Petitioners argued that Governor Wolf did not have the statutory authority to issue his March 19, 2020 Executive Order, closing all businesses deemed to be non-life-sustaining, and even if he did, the Executive Order violates various constitutional rights. Specifically, Petitioners argued the Executive Order placed Pennsylvania businesses at extreme risk of financial hardship, threatened hundreds of thousands of jobs, and was unnecessary as COVID-19 prevention and mitigation practices could be employed by any business during the course of continued operation. The Supreme Court disagreed and ruled that the Petitioners were not entitled to any relief. Key determinations from the Court's opinion include:
- The Emergency Code provides the authority for the Governor's issuance of the Executive Order. Consequently, the Court did not address the authority of the Department of Health under the Administrative Code and the Disease Act.

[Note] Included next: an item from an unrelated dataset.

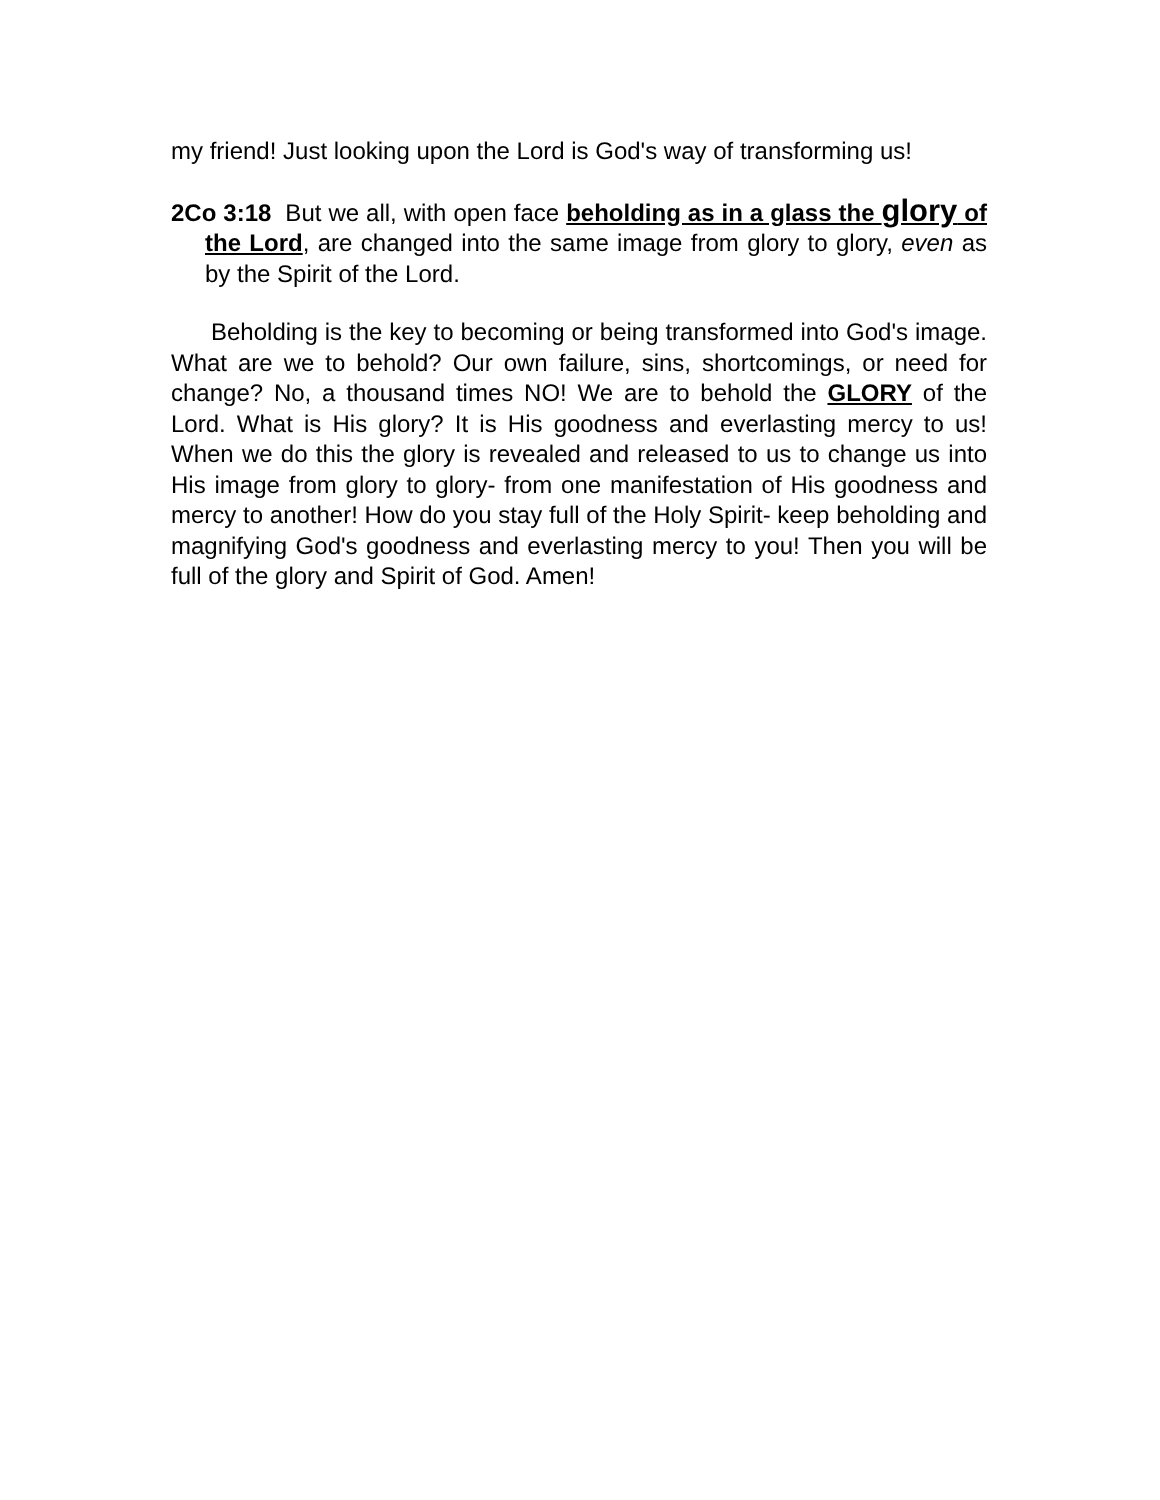my friend! Just looking upon the Lord is God's way of transforming us!
2Co 3:18 But we all, with open face beholding as in a glass the glory of the Lord, are changed into the same image from glory to glory, even as by the Spirit of the Lord.
Beholding is the key to becoming or being transformed into God's image. What are we to behold? Our own failure, sins, shortcomings, or need for change? No, a thousand times NO! We are to behold the GLORY of the Lord. What is His glory? It is His goodness and everlasting mercy to us! When we do this the glory is revealed and released to us to change us into His image from glory to glory- from one manifestation of His goodness and mercy to another! How do you stay full of the Holy Spirit- keep beholding and magnifying God's goodness and everlasting mercy to you! Then you will be full of the glory and Spirit of God. Amen!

- The COVID-19 pandemic qualifies as a "natural disaster" under the Emergency Code because it (1) may cause substantial damage to property, hardship, suffering, or possible loss of life; and (2) is a catastrophe of massive proportions of the type for which the legislature intended to grant the Governor authority.
- The Executive Order was within the scope of Governor Wolf's authority under the Emergency Code. In fact, the Court noted that the Emergency Code provided the Governor with authority for more extreme measures than the closure of non-essential businesses. Further the Executive Order was for the public's interest; COVID-19 can spread regardless of mitigation and prevention efforts, and the closure of businesses is not unduly oppressive when weighed against the goal of protecting the citizens of Pennsylvania.
- The Executive Order did not violate Petitioners' constitutional rights under the separation of powers doctrine. The Emergency Code allows the Governor to issue Executive Orders that have the full force of law.
- The Executive Order did not constitute a taking without compensation because the non-life-sustaining business closure is not permanent.
- The Executive Order did not violate Petitioners' constitutional rights of procedural due process given the onset of the rapid spread of COVID-19 and the urgent need to act to protect Pennsylvania citizens, which negated the need for pre-deprivation notice.
- There is no right to judicial review of a denial of waiver application. Neither the Governor nor the Secretary of Health are administrative agencies, and there is no right to appeal an executive decision. The Pennsylvania Department of Community and Economic Development's (DCED) review is not the work of an administrative body, but rather the work of approximately fifty DCED employees.
- The Executive Order did not violate Petitioners' constitutional rights under the theory of equal protection because the Petitioners and those they attempted to compare themselves to were not similarly situated.
- Finally, the Executive Order did not violate Petitioners' First Amendment rights to free assembly because the Executive Order does not limit alternative avenues of communication, and the containment and suppression of COVID-19 is a substantial government interest.
The majority exercised the Court's "King's Bench jurisdiction," meaning it heard the matter originally and not on appeal from a lower court due to the public concern and need for immediate judicial resolution. A concurring and dissenting opinion by three members of the Court would have declined to exercise jurisdiction and allowed the factual disputes to proceed in the lower court. The three Justices agreed that Governor Wolf had the authority to issue the Executive Order, but disagreed that it was not subject to judicial review. Specifically, they opined the alleged arbitrariness in the waiver process should be left to the initial determination of the Commonwealth Court.